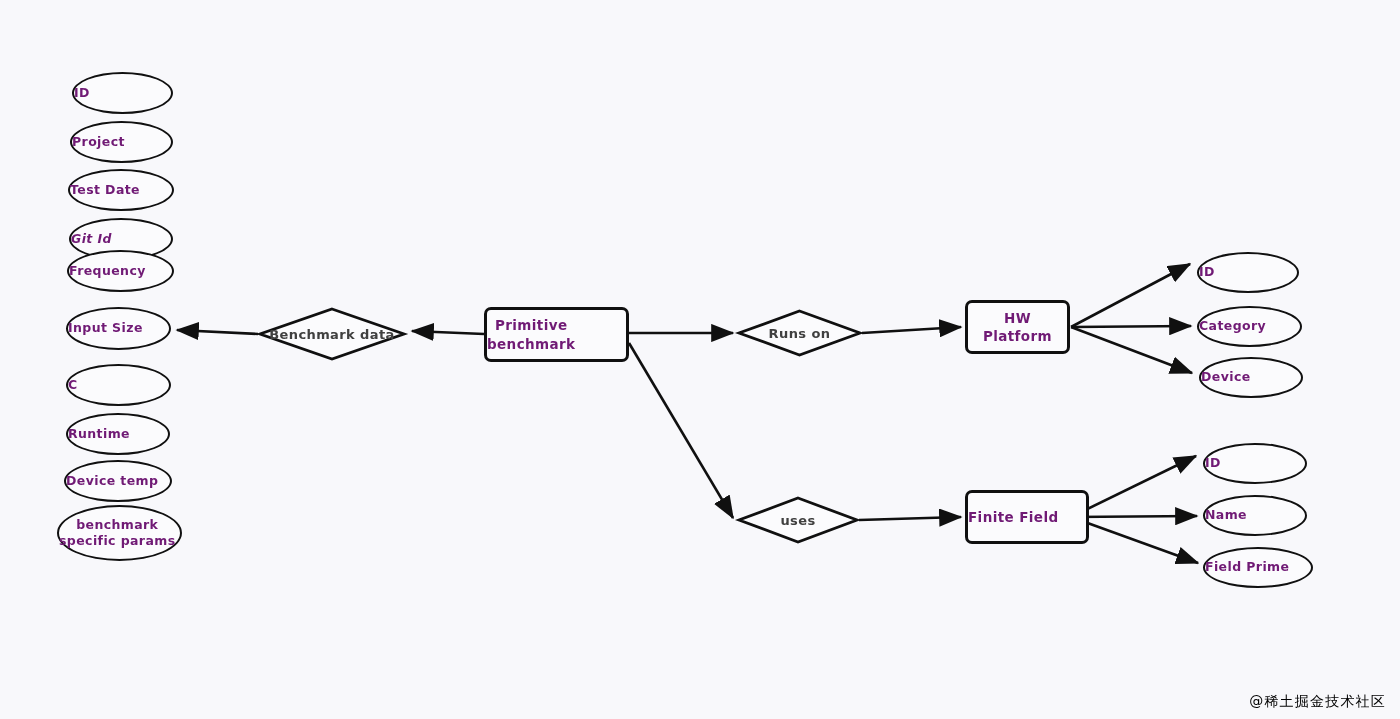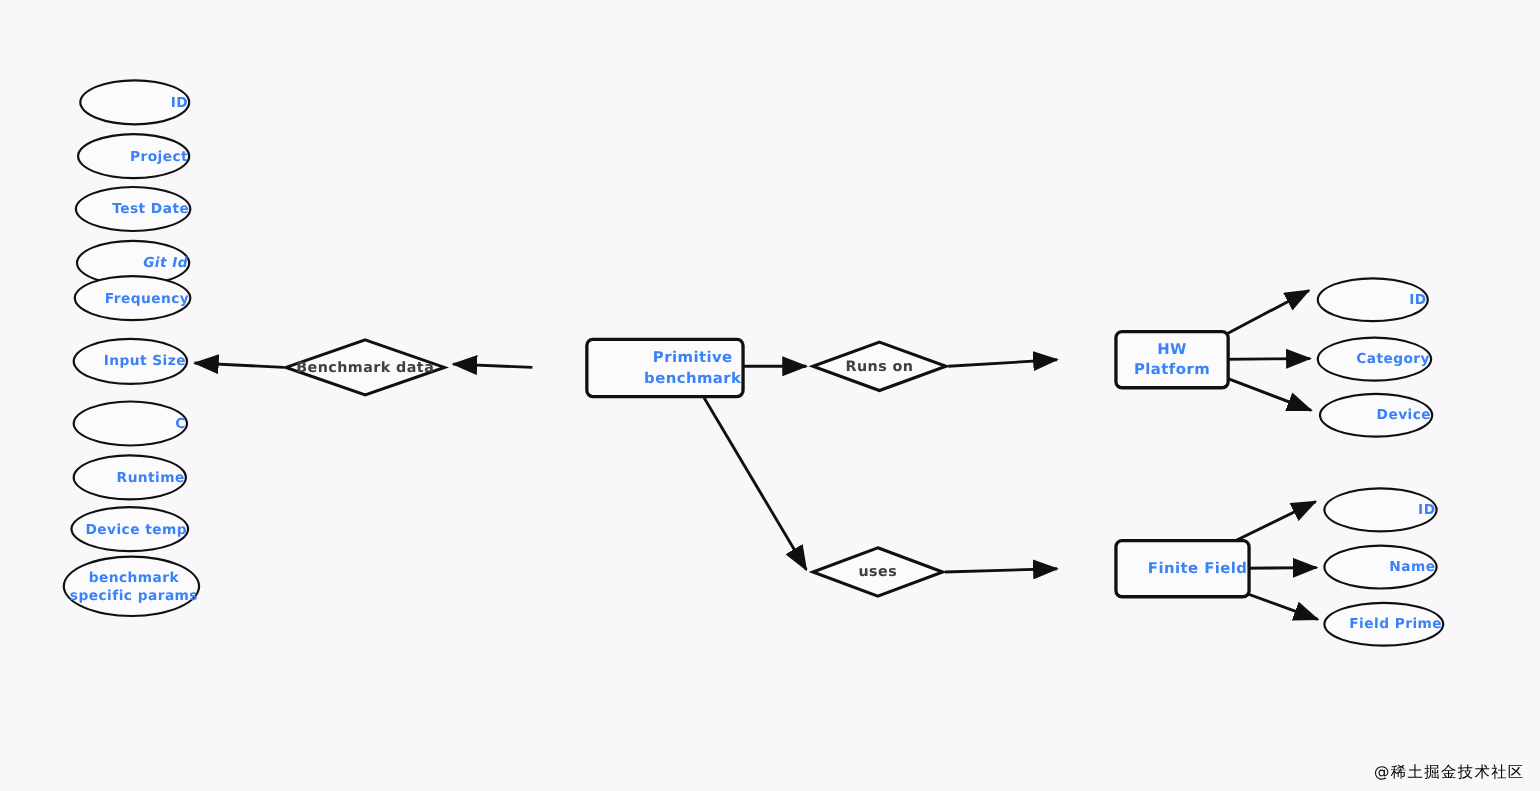--- a/index.html
+++ b/index.html
@@ -20,23 +20,23 @@
     left: 0;
     top: 0;
     width: 1400px;
     height: 719px;
     pointer-events: none;
   }
   .node {
     position: absolute;
     display: flex;
     align-items: center;
-    justify-content: flex-end;
+    justify-content: flex-start;
     text-align: center;
-    color: #3b82f6;
+    color: #701a75;
     box-sizing: border-box;
     z-index: 2;
   }
   .ellipse {
     background: #fbfbfd;
     border: 2.5px solid #101010;
     border-radius: 50%;
     font-size: 12.5px;
     letter-spacing: 0.4px;
     line-height: 1.15;
@@ -46,21 +46,20 @@
     line-height: 1.25;
   }
   .rect {
     background: #fbfbfd;
     border: 3px solid #101010;
     border-radius: 7px;
     font-size: 13.5px;
     letter-spacing: 0.4px;
     line-height: 1.35;
     font-weight: 600;
-    margin-left: 48px;
   }
   .diamond-wrap {
     position: absolute;
     z-index: 2;
   }
   .diamond-wrap svg {
     position: absolute;
     left: 0;
     top: 0;
     overflow: visible;

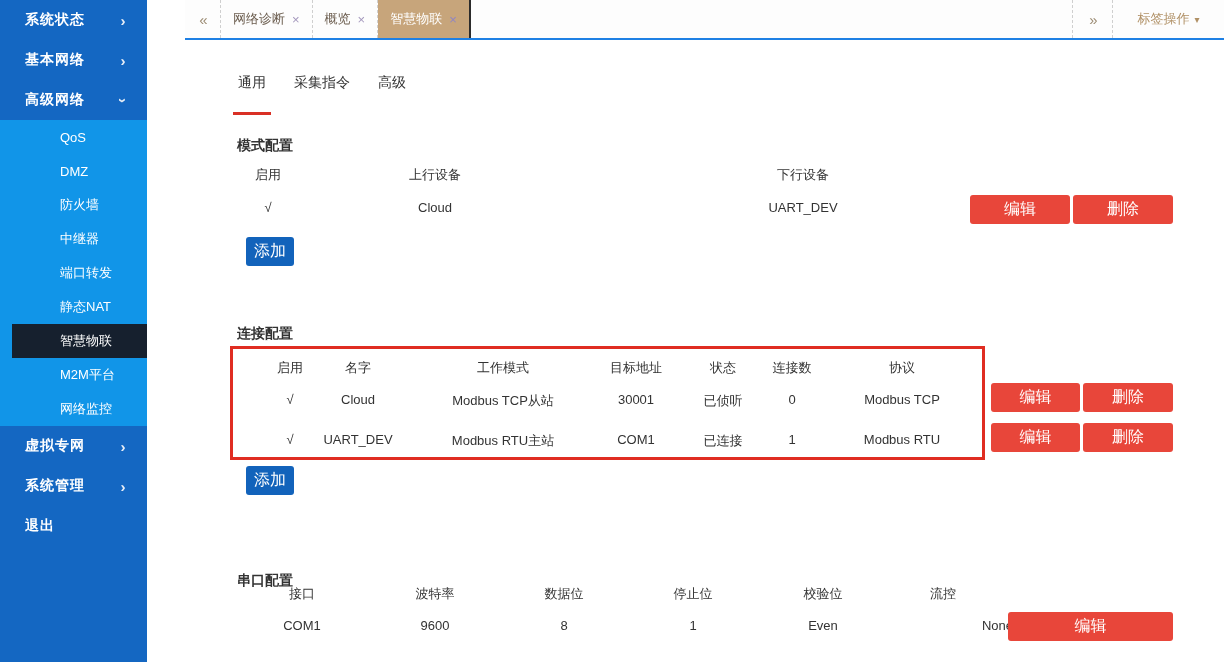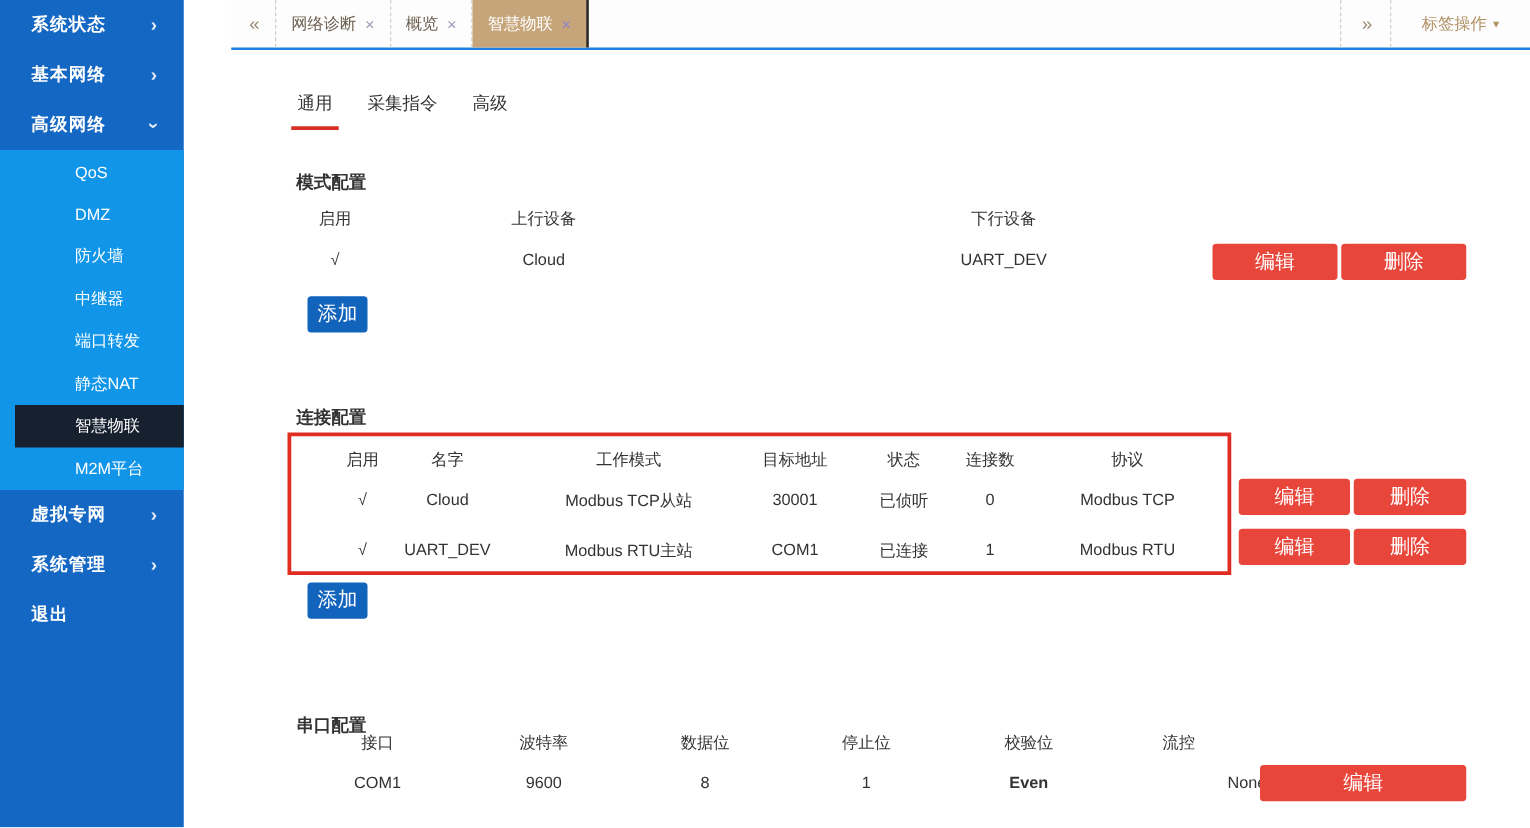--- a/index.html
+++ b/index.html
@@ -32,21 +32,21 @@
   .tb-right { width:40px; color:#9c8c74; font-size:15px; letter-spacing:-2px;
               border-left:1px dashed #cfcfcf; }
   .tb-actions { width:112px; color:#b09065; gap:5px; border-left:1px dashed #cfcfcf; }
   .tb-actions .caret { font-size:10px; }
 
   
   .main { position:absolute; left:185px; top:42px; width:1039px; height:620px; background:#fff; }
   .pos { position:absolute; }
 
   .ctabs { position:absolute; left:48px; top:28px; display:flex; gap:18px; }
-  .ctab { font-size:14px; color:#333; padding:4px 5px 9px 5px; cursor:pointer; }
+  .ctab { font-size:14px; color:#333; padding:4px 5px 20px 5px; cursor:pointer; }
   .ctab.active { border-bottom:3px solid #d93025; }
 
   .section-title { font-size:14px; font-weight:bold; color:#333; }
   .th { font-size:13px; font-weight:normal; color:#333; text-align:center; }
   .td { font-size:13px; color:#333; text-align:center; }
 
   .btn { display:flex; align-items:center; justify-content:center; color:#fff;
          font-size:16px; border-radius:3px; cursor:pointer; user-select:none; }
   .btn-red { background:#e8463a; }
   .btn-blue { background:#1263bb; }
@@ -91,20 +91,23 @@
           <span>端口转发</span>
         </div>
       <div class="sub-item">
           <span>静态NAT</span>
         </div>
       <div class="sub-item selected">
           <span>智慧物联</span>
         </div>
       <div class="sub-item">
           <span>M2M平台</span>
+        </div>
+      <div class="sub-item">
+          <span>网络监控</span>
         </div>
     </div>
 
     <div class="side-item">
       <span class="lbl">虚拟专网</span>
       <span class="chev">›</span>
     </div>
     <div class="side-item">
       <span class="lbl">系统管理</span>
       <span class="chev">›</span>
@@ -202,19 +205,19 @@
     <div class="pos th" style="left:180px; top:543px; width:140px;">波特率</div>
     <div class="pos th" style="left:309px; top:543px; width:140px;">数据位</div>
     <div class="pos th" style="left:438px; top:543px; width:140px;">停止位</div>
     <div class="pos th" style="left:568px; top:543px; width:140px;">校验位</div>
     <div class="pos th" style="left:688px; top:543px; width:140px;">流控</div>
 
     <div class="pos td" style="left:47px;  top:576px; width:140px;">COM1</div>
     <div class="pos td" style="left:180px; top:576px; width:140px;">9600</div>
     <div class="pos td" style="left:309px; top:576px; width:140px;">8</div>
     <div class="pos td" style="left:438px; top:576px; width:140px;">1</div>
-    <div class="pos td" style="left:568px; top:576px; width:140px;font-weight:bold;">Even</div>
+    <div class="pos td" style="left:568px; top:576px; width:140px;">Even</div>
     <div class="pos td" style="left:688px; top:576px; width:140px;text-align:right;">None</div>
 
     <div class="pos btn btn-red" style="left:823px; top:570px; width:165px; height:29px;">编辑</div>
 
   </main>
 </div>
 
 </body></html>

Instructions for the task: Look through the records for the word "pointer". Every line that has it should be copied.

Exercise solution:
     pointer-events: none;
-  .ctab { font-size:14px; color:#333; padding:4px 5px 9px 5px; cursor:pointer; }
+  .ctab { font-size:14px; color:#333; padding:4px 5px 20px 5px; cursor:pointer; }
          font-size:16px; border-radius:3px; cursor:pointer; user-select:none; }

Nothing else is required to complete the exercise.